- The Washington Times - Monday, July 16, 2001

Bush considers Mexican amnesty
The Bush administration is considering granting legal residency to millions of illegal Mexican immigrants living in the United States.
Such amnesty would give a permanent reprieve to many of the 3 million Mexican-born people who, according to a report last week by Mexico's National Population Council, are living illegally in the United States.
An immigration task force of top Justice and State Department officials planned to send President Bush a report today on the broad outlines of U.S.-Mexico border issues.

Pro-lifers protest at Wichita churches
WICHITA, Kan. Pro-life activists marched at five Wichita churches yesterday as part of the 10th anniversary of the "Summer of Mercy" protests here.
Nearly 30 demonstrators went to Reformation Lutheran Church, which is attended by Dr. George Tiller, who performs late-term abortions. Demonstrations also are planned at his clinic this week.
The protesters displayed large photos of aborted fetuses outside the church. Keith Martin said children in his Sunday School class were "crying like crazy" after passing the demonstrators to get to church.

Mentally ill prisoners may not be treated
About one-fifth of the estimated 191,000 inmates in state prisons who were identified as mentally ill were not getting therapy or counseling, the Justice Department reported yesterday.
A study based on 2000 data also showed that only 70 percent of state prison facilities screen inmates for mental illness as a matter of policy.
Mentally ill inmates account for 16 percent of the state prison population, and 79 percent of those identified as mentally ill were receiving therapy or counseling, the report said.

Algerian sought in terror plot
NEW YORK A London-based Algerian has been charged by federal prosecutors with being one of the masterminds behind a reported plot to bomb the Los Angeles airport on New Year's Eve 1999.
Dr. Haydar Abu Doha, who has recently emerged as a key figure in Osama bin Laden's terrorism network, was charged by prosecutors in Manhattan with conspiring to use a weapon of mass destruction to blow up the airport during celebrations ushering in 2000.

Rescuers won't give up on entangled whale
PROVINCETOWN, Mass. After failing in their fifth effort to sedate a right whale entangled in rope, rescuers say they are still not ready to give up.
Heavy nylon fishing rope entangled around the whale's jaw has caused a serious infection that veterinarians say is likely to eventually cause its death.
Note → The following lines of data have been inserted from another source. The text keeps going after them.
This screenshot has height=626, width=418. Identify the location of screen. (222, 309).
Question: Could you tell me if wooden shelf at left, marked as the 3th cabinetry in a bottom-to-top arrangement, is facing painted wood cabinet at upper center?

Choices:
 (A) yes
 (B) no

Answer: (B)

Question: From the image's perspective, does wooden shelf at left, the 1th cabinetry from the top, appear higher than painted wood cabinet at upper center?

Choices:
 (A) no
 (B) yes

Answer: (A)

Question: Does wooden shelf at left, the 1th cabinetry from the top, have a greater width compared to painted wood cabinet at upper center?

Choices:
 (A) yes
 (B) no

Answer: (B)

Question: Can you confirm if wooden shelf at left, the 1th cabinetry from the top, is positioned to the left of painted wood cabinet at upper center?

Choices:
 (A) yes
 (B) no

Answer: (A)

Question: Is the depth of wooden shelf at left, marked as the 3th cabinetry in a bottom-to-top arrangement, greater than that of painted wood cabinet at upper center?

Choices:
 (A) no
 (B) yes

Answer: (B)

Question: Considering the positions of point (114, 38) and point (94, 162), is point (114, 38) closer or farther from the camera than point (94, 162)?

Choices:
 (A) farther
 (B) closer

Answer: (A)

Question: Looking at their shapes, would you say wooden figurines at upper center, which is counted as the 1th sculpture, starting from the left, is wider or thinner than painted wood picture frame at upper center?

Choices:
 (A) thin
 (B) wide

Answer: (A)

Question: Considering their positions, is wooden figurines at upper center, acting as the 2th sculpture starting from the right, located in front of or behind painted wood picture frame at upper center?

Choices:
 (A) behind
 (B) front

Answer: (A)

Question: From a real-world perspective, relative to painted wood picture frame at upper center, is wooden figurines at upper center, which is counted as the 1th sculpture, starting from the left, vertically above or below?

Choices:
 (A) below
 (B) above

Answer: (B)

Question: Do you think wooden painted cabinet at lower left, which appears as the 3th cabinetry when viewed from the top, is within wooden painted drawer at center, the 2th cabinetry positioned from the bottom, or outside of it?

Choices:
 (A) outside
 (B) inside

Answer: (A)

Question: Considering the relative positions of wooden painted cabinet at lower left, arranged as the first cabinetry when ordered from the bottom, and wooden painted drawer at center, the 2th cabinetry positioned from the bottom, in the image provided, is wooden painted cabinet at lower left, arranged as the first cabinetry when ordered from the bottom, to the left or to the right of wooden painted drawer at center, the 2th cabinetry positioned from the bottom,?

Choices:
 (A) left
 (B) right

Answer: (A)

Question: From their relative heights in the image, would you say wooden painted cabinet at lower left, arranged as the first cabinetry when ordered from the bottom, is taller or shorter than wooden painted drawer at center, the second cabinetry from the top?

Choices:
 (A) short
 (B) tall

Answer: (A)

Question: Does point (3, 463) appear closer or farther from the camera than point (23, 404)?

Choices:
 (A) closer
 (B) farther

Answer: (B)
Astronauts install new air lock
CAPE CANAVERAL, Fla. Two teams of astronauts installed a brand new air lock entryway on the international space station yesterday, then swung open the hatch with a ceremonial flourish and floated inside.
Applause erupted in Mission Control as the commanders of the linked space shuttle Atlantis and space station Alpha cut a white paper ribbon stretching across the inner threshold of the $164 million air lock, named Quest.

Doctors hopeful for shark victim
PENSACOLA, Fla. Doctors treating an 8-year-old boy nearly killed by a shark say he may not have suffered brain damage despite a severe loss of blood.
Jessie Arbogast sometimes appears to understand what's going on around him, according to the medical team that reattached his arm after the July 6 attack by a 200-pound bull shark.
He remained in critical condition yesterday at Sacred Heart Children's Hospital.